Alleen belangrijke voetbalwedstrijden – vooral die van het Nederlands elftal – scoren nog kijkcijfers die lijken op die van een paar decennia geleden. Logisch dus dat de DWDD-rel lang niet iedereen boeit, schrijft Roelof Bouwman.
Roelof Bouwman (1965) is historicus en journalist. Hij schrijft wekelijks over politiek, geschiedenis en media.
Nadat we eerder dit jaar al waren getrakteerd op onthullingen rond The Voice, met de inmiddels ex-partner van Linda de Mol in een weinig flatteuze hoofdrol, was er vorige week nieuws over tv-presentator Matthijs van Nieuwkerk.
Verhaal over ‘angstcultuur’ DWDD in 2011 al in Privé
Oud-medewerkers van De Wereld Draait Door (DWDD) klapten in de Volkskrant uit de school over zijn ‘tirannieke gedrag’. Daardoor zou op de werkvloer van het programma een ‘angstcultuur’ zijn ontstaan. Een soortgelijk verhaal stond al in 2011 in weekblad Privé, maar werd toen door andere media volledig genegeerd.

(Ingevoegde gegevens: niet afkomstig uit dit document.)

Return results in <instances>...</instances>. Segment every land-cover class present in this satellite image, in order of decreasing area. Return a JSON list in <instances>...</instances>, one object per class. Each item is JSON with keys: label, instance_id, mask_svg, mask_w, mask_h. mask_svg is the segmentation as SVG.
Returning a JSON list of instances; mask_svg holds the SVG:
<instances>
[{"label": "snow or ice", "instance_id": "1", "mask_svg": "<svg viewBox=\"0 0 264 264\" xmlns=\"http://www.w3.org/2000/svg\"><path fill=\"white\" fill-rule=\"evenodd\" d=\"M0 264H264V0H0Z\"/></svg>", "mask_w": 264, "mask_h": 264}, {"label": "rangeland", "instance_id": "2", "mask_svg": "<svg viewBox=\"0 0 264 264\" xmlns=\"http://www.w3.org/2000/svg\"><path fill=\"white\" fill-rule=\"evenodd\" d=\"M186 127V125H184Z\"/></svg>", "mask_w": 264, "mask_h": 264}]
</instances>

Nu ontstond wél commotie. ‘Matthijs van Nieuwkerk,’ schreef De Telegraaf, ‘lijkt Hilversum te hebben verdeeld in twee kampen: BN’ers die hem hekelen en mensen die begrip tonen’. In het eerste kamp gaf voetbalanalist René van der Gijp de toon aan (‘Als jij er lol in hebt om mensen te vernederen, dan ben je ziek’), in het tweede dominee Gremdaat, het alter ego van Paul Haenen (‘Mensen die geniaal zijn in hun werk zijn in het dagelijkse leven nu eenmaal vaak wispelturig en onaangenaam’).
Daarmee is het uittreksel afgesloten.